Institute for Molecular Bioscience, The University of Queensland, St Lucia, Brisbane, Queensland 4072, Australia.
Bioinformatics. 2012 Dec 1;28(23):3042-50. doi: 10.1093/bioinformatics/bts582. Epub 2012 Oct 7.
Comparing transcriptomic data with proteomic data to identify protein-coding sequences is a long-standing challenge in molecular biology, one that is exacerbated by the increasing size of high-throughput datasets. To address this challenge, and thereby to improve the quality of genome annotation and understanding of genome biology, we have developed an integrated suite of programs, called Pinstripe. We demonstrate its application, utility and discovery power using transcriptomic and proteomic data from publicly available datasets.
To demonstrate the efficacy of Pinstripe for large-scale analysis, we applied Pinstripe's reverse peptide mapping pipeline to a transcript library including de novo assembled transcriptomes from the human Illumina Body Atlas (IBA2) and GENCODE v10 gene annotations, and the EBI Proteomics Identifications Database (PRIDE) peptide database.
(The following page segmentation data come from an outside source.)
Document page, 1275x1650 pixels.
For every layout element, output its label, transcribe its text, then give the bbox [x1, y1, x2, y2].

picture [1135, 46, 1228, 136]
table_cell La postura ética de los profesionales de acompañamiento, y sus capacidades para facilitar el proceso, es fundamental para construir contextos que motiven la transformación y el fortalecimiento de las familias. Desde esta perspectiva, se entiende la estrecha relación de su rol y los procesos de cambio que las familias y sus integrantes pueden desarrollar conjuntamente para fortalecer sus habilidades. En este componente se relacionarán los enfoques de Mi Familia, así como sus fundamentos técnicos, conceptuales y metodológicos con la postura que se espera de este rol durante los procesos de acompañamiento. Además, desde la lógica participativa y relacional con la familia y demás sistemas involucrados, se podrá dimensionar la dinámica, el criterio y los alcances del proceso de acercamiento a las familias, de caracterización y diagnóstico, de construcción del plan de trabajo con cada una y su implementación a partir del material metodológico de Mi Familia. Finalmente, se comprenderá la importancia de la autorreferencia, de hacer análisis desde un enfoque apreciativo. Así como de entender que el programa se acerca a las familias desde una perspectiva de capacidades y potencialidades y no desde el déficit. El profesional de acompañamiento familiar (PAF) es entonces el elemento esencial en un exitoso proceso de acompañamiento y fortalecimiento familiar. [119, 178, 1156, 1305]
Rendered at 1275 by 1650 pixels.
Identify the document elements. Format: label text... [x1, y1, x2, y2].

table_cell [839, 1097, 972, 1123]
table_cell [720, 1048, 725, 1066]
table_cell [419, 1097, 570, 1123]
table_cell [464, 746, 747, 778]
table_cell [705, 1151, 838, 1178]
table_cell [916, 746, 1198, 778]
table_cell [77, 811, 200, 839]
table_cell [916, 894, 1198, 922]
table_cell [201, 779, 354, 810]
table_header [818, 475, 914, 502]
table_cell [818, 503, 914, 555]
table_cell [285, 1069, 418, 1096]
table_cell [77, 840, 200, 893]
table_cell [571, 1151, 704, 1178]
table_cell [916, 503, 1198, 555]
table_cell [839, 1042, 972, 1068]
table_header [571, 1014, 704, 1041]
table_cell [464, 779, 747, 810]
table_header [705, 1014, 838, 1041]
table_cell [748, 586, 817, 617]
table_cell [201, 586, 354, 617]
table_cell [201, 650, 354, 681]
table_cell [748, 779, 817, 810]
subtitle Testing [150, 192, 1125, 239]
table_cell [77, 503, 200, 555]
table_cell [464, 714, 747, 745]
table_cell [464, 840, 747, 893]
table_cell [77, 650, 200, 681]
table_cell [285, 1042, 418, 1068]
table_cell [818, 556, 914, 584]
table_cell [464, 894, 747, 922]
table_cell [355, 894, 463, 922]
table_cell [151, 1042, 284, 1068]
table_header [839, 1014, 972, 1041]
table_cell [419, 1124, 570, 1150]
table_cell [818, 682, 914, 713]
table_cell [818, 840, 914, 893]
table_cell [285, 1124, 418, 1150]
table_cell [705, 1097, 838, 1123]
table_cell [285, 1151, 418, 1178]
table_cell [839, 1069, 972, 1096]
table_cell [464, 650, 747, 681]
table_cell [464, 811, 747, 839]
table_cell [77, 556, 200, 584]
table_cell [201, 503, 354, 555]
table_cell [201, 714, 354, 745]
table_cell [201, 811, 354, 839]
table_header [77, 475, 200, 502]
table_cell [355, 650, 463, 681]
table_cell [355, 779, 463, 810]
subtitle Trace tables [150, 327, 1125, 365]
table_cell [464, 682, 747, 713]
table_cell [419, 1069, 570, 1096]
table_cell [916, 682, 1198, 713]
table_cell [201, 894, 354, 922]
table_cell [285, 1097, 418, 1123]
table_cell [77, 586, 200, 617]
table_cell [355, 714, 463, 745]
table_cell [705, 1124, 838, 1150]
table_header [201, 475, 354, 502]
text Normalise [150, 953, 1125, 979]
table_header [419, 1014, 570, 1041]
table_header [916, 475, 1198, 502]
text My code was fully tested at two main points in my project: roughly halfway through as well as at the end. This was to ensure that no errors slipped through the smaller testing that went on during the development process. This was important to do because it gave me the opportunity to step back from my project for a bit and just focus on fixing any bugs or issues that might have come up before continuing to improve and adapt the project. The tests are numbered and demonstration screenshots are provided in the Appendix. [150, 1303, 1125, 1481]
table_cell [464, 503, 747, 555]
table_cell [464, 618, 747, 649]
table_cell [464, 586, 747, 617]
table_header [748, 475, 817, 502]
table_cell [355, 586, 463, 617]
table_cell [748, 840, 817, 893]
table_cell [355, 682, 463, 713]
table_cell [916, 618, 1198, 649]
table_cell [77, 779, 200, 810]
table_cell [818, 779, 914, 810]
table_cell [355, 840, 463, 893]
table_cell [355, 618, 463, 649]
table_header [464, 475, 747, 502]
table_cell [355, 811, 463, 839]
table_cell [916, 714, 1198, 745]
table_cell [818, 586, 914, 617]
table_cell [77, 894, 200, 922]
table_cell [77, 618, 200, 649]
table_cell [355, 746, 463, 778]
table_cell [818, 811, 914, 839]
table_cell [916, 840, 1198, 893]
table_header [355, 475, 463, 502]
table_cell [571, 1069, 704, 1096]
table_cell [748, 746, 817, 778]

This analysis identified 736 canonical open reading frames (ORFs) supported by three or more PRIDE peptide fragments that are positioned outside any known coding DNA sequence (CDS). Because of the unfiltered nature of the PRIDE database and high probability of false discovery, we further refined this list using independent evidence for translation, including the presence of a Kozak sequence or functional domains, synonymous/non-synonymous substitution ratios and ORF length. Using this integrative approach, we observed evidence of translation from a previously unknown let7e primary transcript, the archetypical lncRNA H19, and a homolog of RD3. Reciprocally, by exclusion of transcripts with mapped peptides or significant ORFs (>80 codon), we identify 32 187 loci with RNAs longer than 2000 nt that are unlikely to encode proteins.
Pinstripe (pinstripe.matticklab.com) is freely available as source code or a Mono binary. Pinstripe is written in C# and runs under the Mono framework on Linux or Mac OS X, and both under Mono and .Net under Windows.
m.dinger@garvan.org.au or j.mattick@garvan.org.au
Supplementary data are available at Bioinformatics online.
将转录组数据与蛋白质组数据进行比较,以鉴定蛋白质编码序列,这是分子生物学中长期存在的挑战,而高通量数据集的不断增大则加剧了这一挑战。为了解决这一挑战,从而提高基因组注释的质量和对基因组生物学的理解,我们开发了一套集成的程序,称为 Pinstripe。我们使用来自公开数据集的转录组和蛋白质组数据来展示其应用、实用性和发现能力。
为了展示 Pinstripe 进行大规模分析的功效,我们将 Pinstripe 的反向肽映射管道应用于一个转录文库,该文库包括人类 Illumina 体图谱(IBA2)和 GENCODE v10 基因注释的从头组装转录组,以及 EBI 蛋白质组学鉴定数据库(PRIDE)肽数据库。该分析鉴定了 736 个经典开放阅读框(ORF),这些 ORF 由三个或更多的 PRIDE 肽片段支持,这些片段位于任何已知编码 DNA 序列(CDS)之外。由于 PRIDE 数据库的未过滤性质和高错误发现概率,我们使用翻译的独立证据进一步细化了这一列表,包括存在 Kozak 序列或功能域、同义/非同义替换比和 ORF 长度。使用这种综合方法,我们观察到了以前未知的 let7e 初级转录物、典型的 lncRNA H19 和 RD3 同源物翻译的证据。相反,通过排除具有映射肽或显著 ORF(>80 密码子)的转录本,我们鉴定了 32187 个具有大于 2000 个核苷酸的 RNA 的基因座,这些基因座不太可能编码蛋白质。
Pinstripe(pinstripe.matticklab.com)可作为源代码或 Mono 二进制文件免费获得。Pinstripe 是用 C#编写的,在 Linux 或 Mac OS X 下在 Mono 框架下运行,在 Windows 下在 Mono 和.Net 下运行。
m.dinger@garvan.org.au 或 j.mattick@garvan.org.au
补充数据可在生物信息学在线获得。